**WORK REQUEST:** Collect all lines below with the string "precisão".

--- --- ---

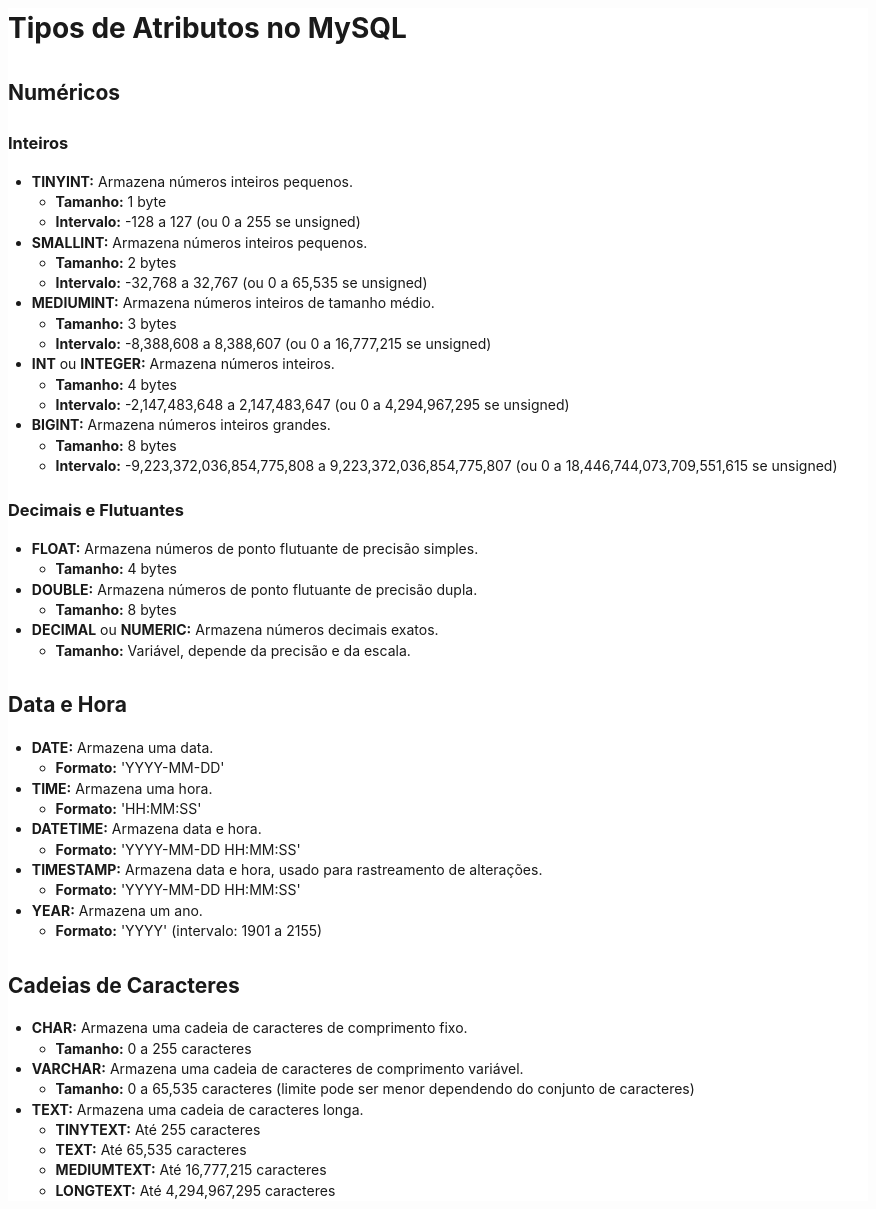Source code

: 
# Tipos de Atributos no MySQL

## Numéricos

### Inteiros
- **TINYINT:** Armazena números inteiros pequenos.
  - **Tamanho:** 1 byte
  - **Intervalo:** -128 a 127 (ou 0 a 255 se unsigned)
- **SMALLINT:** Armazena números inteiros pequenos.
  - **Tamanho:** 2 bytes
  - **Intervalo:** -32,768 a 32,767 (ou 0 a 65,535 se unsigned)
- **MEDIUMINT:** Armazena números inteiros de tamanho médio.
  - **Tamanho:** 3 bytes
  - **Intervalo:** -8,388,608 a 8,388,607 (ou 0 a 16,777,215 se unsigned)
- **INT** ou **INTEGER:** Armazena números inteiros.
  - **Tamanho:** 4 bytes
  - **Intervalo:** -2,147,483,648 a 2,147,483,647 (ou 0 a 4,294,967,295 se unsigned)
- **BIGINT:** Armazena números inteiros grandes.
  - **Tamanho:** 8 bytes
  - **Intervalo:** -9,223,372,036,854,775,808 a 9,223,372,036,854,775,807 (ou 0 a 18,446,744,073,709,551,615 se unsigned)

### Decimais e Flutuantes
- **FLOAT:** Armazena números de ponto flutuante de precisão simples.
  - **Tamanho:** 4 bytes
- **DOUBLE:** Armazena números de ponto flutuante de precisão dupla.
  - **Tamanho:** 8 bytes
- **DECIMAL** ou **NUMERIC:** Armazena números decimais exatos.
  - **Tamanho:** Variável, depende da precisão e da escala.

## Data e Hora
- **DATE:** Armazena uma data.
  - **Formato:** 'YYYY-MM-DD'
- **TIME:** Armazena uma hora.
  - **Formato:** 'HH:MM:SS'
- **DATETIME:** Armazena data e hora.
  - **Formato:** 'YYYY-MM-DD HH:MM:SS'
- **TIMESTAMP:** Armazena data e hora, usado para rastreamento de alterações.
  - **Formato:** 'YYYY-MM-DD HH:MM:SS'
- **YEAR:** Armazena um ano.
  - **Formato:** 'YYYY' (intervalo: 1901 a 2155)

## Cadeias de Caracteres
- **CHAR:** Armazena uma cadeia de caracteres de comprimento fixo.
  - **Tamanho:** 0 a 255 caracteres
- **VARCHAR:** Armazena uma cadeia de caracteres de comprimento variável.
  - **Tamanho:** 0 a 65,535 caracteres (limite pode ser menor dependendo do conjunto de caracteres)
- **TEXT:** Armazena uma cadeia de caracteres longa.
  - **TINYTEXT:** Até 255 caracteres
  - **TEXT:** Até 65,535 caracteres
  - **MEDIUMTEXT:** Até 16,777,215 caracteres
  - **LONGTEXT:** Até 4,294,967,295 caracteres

--- --- ---

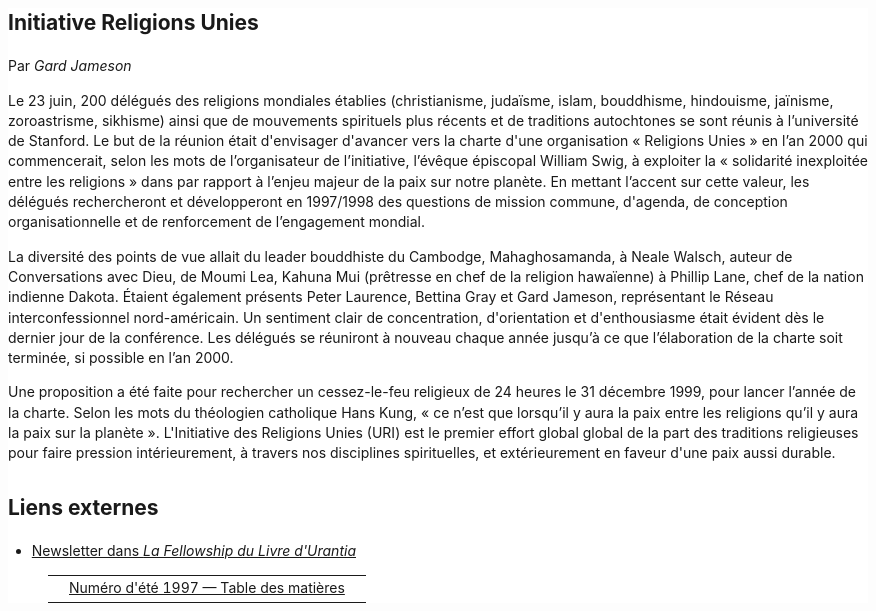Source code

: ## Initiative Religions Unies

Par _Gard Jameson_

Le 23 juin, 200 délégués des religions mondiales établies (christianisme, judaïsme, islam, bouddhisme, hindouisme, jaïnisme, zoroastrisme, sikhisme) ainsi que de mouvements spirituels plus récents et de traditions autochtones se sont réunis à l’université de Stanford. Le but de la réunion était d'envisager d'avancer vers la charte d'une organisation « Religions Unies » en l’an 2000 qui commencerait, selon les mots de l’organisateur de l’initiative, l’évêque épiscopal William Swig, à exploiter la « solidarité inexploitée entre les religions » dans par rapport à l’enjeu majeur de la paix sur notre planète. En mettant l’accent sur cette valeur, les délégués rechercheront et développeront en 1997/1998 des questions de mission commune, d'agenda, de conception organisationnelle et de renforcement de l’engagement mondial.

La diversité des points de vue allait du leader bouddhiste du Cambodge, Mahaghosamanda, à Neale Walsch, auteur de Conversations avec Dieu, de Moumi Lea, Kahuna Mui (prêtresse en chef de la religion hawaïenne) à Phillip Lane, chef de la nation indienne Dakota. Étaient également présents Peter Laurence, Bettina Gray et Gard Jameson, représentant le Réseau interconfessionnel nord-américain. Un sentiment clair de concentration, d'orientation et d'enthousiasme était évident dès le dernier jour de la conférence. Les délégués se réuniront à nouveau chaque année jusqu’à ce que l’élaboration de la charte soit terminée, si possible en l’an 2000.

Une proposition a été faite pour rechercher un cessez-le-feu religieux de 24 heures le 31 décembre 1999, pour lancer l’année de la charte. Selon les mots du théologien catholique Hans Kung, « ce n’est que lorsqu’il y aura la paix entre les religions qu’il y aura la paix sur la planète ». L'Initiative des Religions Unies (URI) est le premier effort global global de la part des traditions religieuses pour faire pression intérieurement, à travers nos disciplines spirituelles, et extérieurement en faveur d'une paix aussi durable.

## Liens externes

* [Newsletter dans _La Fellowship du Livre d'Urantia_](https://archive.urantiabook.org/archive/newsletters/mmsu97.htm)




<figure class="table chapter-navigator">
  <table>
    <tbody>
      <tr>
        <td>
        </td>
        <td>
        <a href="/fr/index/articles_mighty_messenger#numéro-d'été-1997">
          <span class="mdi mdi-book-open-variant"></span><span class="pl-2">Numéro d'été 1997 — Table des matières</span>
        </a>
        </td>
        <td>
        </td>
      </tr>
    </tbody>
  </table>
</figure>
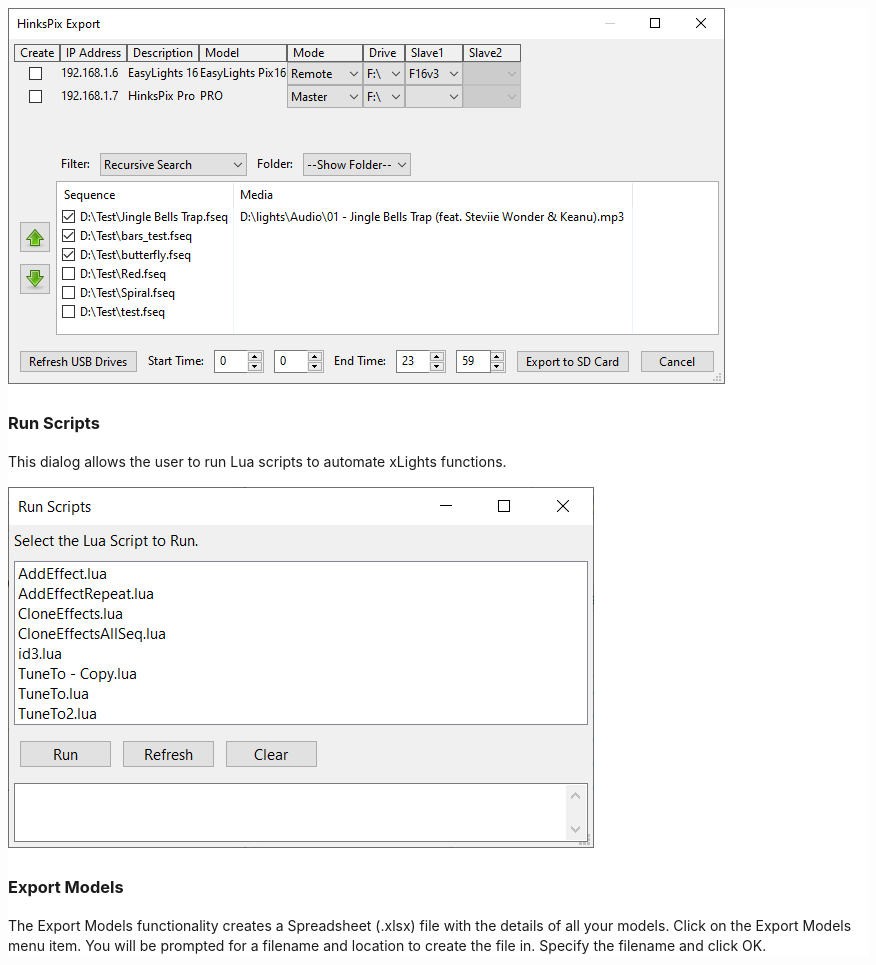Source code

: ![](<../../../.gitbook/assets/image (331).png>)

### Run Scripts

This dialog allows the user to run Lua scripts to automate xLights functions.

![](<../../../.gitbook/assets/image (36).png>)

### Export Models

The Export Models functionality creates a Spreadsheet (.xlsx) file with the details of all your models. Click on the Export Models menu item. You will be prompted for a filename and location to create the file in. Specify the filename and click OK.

--- --- ---

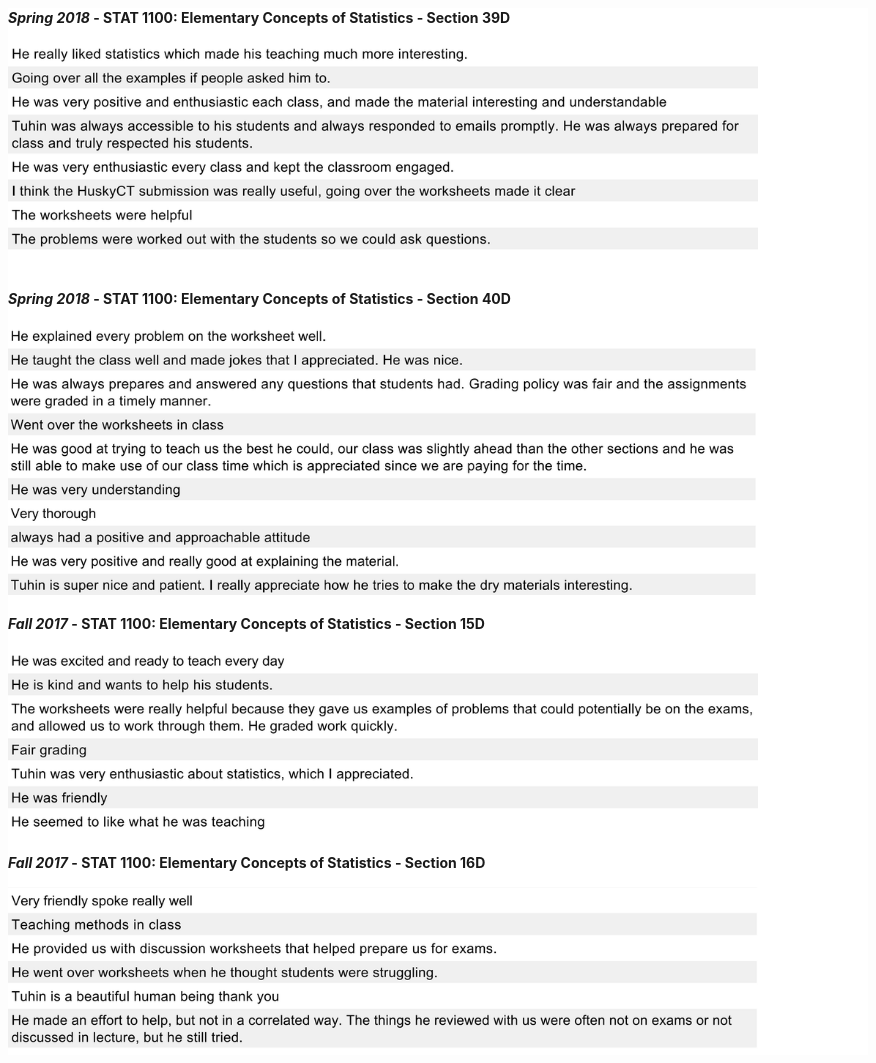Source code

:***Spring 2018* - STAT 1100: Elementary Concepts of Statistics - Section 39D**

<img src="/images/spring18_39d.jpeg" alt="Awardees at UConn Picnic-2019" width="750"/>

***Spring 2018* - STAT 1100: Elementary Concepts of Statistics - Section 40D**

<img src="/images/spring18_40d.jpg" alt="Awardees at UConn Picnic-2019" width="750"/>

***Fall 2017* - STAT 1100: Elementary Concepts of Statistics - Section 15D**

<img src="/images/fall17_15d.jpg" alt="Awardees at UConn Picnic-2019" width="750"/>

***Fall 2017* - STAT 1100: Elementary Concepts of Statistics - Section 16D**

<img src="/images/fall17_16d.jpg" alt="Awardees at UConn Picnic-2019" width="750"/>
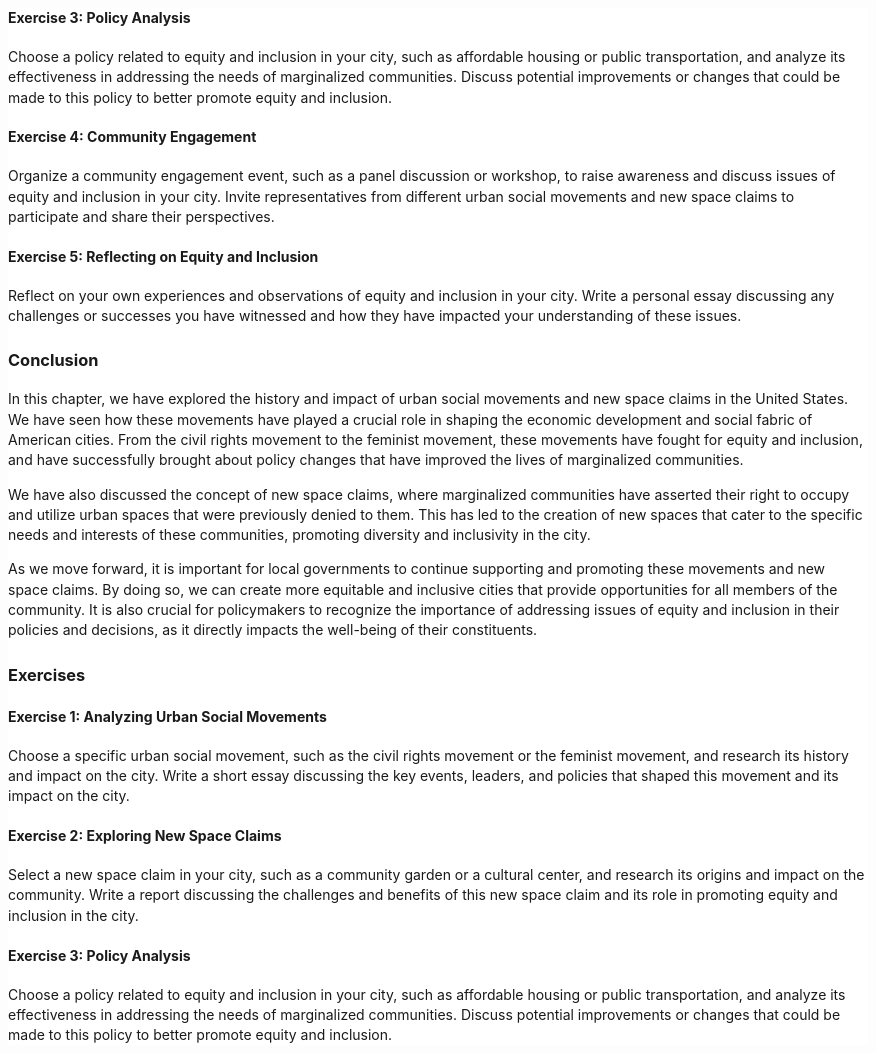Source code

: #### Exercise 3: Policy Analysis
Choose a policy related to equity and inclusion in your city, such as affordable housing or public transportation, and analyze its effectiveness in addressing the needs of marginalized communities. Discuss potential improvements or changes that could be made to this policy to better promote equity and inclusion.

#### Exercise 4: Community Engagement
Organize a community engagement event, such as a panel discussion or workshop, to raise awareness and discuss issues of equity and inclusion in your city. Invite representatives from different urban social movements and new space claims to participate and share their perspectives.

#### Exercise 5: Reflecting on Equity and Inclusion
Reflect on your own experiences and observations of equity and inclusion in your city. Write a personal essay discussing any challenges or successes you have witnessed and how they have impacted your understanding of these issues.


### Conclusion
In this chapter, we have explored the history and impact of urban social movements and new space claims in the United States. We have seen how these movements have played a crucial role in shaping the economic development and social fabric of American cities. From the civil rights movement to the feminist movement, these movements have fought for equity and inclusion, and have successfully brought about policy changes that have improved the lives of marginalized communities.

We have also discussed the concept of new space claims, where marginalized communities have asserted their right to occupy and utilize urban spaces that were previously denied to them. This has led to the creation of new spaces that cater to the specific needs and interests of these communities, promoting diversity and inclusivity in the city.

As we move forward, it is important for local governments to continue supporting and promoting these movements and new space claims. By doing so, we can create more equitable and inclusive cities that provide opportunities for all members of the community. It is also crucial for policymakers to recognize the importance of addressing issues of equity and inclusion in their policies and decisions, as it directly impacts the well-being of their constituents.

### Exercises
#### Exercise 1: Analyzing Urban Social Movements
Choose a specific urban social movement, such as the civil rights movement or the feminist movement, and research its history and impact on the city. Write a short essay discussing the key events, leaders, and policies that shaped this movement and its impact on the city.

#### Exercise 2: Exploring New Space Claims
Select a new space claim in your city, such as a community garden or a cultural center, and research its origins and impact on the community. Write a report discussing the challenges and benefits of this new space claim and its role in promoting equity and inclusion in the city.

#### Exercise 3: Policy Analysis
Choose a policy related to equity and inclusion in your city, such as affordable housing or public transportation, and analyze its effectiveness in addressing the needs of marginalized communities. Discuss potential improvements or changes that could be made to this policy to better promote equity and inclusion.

--- --- ---

**SOLUTION BELOW:**
- **FLOAT:** Armazena números de ponto flutuante de precisão simples.
- **DOUBLE:** Armazena números de ponto flutuante de precisão dupla.
  - **Tamanho:** Variável, depende da precisão e da escala.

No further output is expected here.